AIM OF THE EXERCISE: Below are records to write out again, exactly as they read.

DATA EXTRACT:
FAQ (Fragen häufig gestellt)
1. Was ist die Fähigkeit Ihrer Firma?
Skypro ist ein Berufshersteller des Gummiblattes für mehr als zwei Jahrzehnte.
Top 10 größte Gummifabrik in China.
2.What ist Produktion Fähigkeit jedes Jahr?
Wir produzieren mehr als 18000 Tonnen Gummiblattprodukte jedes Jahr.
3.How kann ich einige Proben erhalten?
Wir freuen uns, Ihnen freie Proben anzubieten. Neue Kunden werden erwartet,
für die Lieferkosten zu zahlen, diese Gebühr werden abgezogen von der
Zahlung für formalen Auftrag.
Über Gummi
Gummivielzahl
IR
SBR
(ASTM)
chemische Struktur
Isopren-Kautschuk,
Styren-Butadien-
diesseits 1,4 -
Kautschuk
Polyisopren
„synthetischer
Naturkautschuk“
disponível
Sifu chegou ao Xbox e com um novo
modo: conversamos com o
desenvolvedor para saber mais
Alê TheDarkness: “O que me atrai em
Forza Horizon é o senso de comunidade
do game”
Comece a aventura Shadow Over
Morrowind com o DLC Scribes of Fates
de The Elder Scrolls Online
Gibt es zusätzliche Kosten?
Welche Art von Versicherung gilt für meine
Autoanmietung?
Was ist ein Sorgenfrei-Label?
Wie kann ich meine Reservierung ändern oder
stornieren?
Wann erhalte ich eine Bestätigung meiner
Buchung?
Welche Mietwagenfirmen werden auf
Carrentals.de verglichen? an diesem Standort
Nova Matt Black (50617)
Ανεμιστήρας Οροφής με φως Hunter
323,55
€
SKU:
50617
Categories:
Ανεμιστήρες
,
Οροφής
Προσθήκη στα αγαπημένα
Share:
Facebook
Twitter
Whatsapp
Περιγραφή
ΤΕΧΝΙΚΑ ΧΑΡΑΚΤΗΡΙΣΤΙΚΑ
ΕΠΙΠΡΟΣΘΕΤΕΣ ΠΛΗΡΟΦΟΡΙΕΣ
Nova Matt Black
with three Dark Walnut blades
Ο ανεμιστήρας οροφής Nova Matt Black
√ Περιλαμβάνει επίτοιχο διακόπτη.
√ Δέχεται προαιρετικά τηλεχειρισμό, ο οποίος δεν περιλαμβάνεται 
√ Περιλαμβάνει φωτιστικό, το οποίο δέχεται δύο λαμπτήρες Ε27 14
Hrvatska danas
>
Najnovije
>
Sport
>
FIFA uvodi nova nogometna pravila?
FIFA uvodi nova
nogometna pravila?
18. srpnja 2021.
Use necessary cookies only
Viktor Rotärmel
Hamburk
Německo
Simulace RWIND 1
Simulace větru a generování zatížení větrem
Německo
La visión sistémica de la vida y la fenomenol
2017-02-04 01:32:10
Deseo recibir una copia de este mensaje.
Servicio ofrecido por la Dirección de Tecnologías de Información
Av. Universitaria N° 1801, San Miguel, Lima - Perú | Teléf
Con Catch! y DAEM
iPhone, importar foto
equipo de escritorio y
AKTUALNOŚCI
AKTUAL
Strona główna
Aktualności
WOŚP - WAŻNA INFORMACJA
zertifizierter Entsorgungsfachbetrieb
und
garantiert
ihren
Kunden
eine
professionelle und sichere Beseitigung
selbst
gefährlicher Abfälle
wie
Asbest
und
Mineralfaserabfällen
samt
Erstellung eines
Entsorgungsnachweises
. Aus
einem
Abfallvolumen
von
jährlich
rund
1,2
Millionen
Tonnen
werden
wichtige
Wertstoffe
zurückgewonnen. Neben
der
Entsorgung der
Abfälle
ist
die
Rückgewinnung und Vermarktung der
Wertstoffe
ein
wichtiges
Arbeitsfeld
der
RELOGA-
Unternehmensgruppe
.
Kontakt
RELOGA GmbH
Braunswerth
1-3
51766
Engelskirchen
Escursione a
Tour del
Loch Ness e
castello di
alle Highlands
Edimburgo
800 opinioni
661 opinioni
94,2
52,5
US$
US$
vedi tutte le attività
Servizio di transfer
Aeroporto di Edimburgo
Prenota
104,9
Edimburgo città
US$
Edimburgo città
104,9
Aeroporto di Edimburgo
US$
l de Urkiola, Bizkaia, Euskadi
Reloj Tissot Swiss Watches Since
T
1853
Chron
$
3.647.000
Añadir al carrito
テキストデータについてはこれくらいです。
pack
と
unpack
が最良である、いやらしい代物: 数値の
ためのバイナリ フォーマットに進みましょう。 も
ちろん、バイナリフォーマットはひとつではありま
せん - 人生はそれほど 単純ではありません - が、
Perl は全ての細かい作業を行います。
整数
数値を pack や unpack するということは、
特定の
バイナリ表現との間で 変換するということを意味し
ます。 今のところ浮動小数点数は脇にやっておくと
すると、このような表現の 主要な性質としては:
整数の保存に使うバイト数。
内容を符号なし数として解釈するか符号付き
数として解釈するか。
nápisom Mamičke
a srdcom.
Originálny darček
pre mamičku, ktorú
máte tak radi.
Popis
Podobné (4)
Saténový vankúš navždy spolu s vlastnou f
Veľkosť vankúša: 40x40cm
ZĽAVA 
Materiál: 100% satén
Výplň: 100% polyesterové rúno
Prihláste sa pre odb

REPLY TO THE TASK:
FAQ (Fragen häufig gestellt)
1. Was ist die Fähigkeit Ihrer Firma?
Skypro ist ein Berufshersteller des Gummiblattes für mehr als zwei Jahrzehnte.
Top 10 größte Gummifabrik in China.
2.What ist Produktion Fähigkeit jedes Jahr?
Wir produzieren mehr als 18000 Tonnen Gummiblattprodukte jedes Jahr.
3.How kann ich einige Proben erhalten?
Wir freuen uns, Ihnen freie Proben anzubieten. Neue Kunden werden erwartet,
für die Lieferkosten zu zahlen, diese Gebühr werden abgezogen von der
Zahlung für formalen Auftrag.
Über Gummi
Gummivielzahl
IR
SBR
(ASTM)
chemische Struktur
Isopren-Kautschuk,
Styren-Butadien-
diesseits 1,4 -
Kautschuk
Polyisopren
„synthetischer
Naturkautschuk“
disponível
Sifu chegou ao Xbox e com um novo
modo: conversamos com o
desenvolvedor para saber mais
Alê TheDarkness: “O que me atrai em
Forza Horizon é o senso de comunidade
do game”
Comece a aventura Shadow Over
Morrowind com o DLC Scribes of Fates
de The Elder Scrolls Online
Gibt es zusätzliche Kosten?
Welche Art von Versicherung gilt für meine
Autoanmietung?
Was ist ein Sorgenfrei-Label?
Wie kann ich meine Reservierung ändern oder
stornieren?
Wann erhalte ich eine Bestätigung meiner
Buchung?
Welche Mietwagenfirmen werden auf
Carrentals.de verglichen? an diesem Standort
Nova Matt Black (50617)
Ανεμιστήρας Οροφής με φως Hunter
323,55
€
SKU:
50617
Categories:
Ανεμιστήρες
,
Οροφής
Προσθήκη στα αγαπημένα
Share:
Facebook
Twitter
Whatsapp
Περιγραφή
ΤΕΧΝΙΚΑ ΧΑΡΑΚΤΗΡΙΣΤΙΚΑ
ΕΠΙΠΡΟΣΘΕΤΕΣ ΠΛΗΡΟΦΟΡΙΕΣ
Nova Matt Black
with three Dark Walnut blades
Ο ανεμιστήρας οροφής Nova Matt Black
√ Περιλαμβάνει επίτοιχο διακόπτη.
√ Δέχεται προαιρετικά τηλεχειρισμό, ο οποίος δεν περιλαμβάνεται 
√ Περιλαμβάνει φωτιστικό, το οποίο δέχεται δύο λαμπτήρες Ε27 14
Hrvatska danas
>
Najnovije
>
Sport
>
FIFA uvodi nova nogometna pravila?
FIFA uvodi nova
nogometna pravila?
18. srpnja 2021.
Use necessary cookies only
Viktor Rotärmel
Hamburk
Německo
Simulace RWIND 1
Simulace větru a generování zatížení větrem
Německo
La visión sistémica de la vida y la fenomenol
2017-02-04 01:32:10
Deseo recibir una copia de este mensaje.
Servicio ofrecido por la Dirección de Tecnologías de Información
Av. Universitaria N° 1801, San Miguel, Lima - Perú | Teléf
Con Catch! y DAEM
iPhone, importar foto
equipo de escritorio y
AKTUALNOŚCI
AKTUAL
Strona główna
Aktualności
WOŚP - WAŻNA INFORMACJA
zertifizierter Entsorgungsfachbetrieb
und
garantiert
ihren
Kunden
eine
professionelle und sichere Beseitigung
selbst
gefährlicher Abfälle
wie
Asbest
und
Mineralfaserabfällen
samt
Erstellung eines
Entsorgungsnachweises
. Aus
einem
Abfallvolumen
von
jährlich
rund
1,2
Millionen
Tonnen
werden
wichtige
Wertstoffe
zurückgewonnen. Neben
der
Entsorgung der
Abfälle
ist
die
Rückgewinnung und Vermarktung der
Wertstoffe
ein
wichtiges
Arbeitsfeld
der
RELOGA-
Unternehmensgruppe
.
Kontakt
RELOGA GmbH
Braunswerth
1-3
51766
Engelskirchen
Escursione a
Tour del
Loch Ness e
castello di
alle Highlands
Edimburgo
800 opinioni
661 opinioni
94,2
52,5
US$
US$
vedi tutte le attività
Servizio di transfer
Aeroporto di Edimburgo
Prenota
104,9
Edimburgo città
US$
Edimburgo città
104,9
Aeroporto di Edimburgo
US$
l de Urkiola, Bizkaia, Euskadi
Reloj Tissot Swiss Watches Since
T
1853
Chron
$
3.647.000
Añadir al carrito
テキストデータについてはこれくらいです。
pack
と
unpack
が最良である、いやらしい代物: 数値の
ためのバイナリ フォーマットに進みましょう。 も
ちろん、バイナリフォーマットはひとつではありま
せん - 人生はそれほど 単純ではありません - が、
Perl は全ての細かい作業を行います。
整数
数値を pack や unpack するということは、
特定の
バイナリ表現との間で 変換するということを意味し
ます。 今のところ浮動小数点数は脇にやっておくと
すると、このような表現の 主要な性質としては:
整数の保存に使うバイト数。
内容を符号なし数として解釈するか符号付き
数として解釈するか。
nápisom Mamičke
a srdcom.
Originálny darček
pre mamičku, ktorú
máte tak radi.
Popis
Podobné (4)
Saténový vankúš navždy spolu s vlastnou f
Veľkosť vankúša: 40x40cm
ZĽAVA 
Materiál: 100% satén
Výplň: 100% polyesterové rúno
Prihláste sa pre odb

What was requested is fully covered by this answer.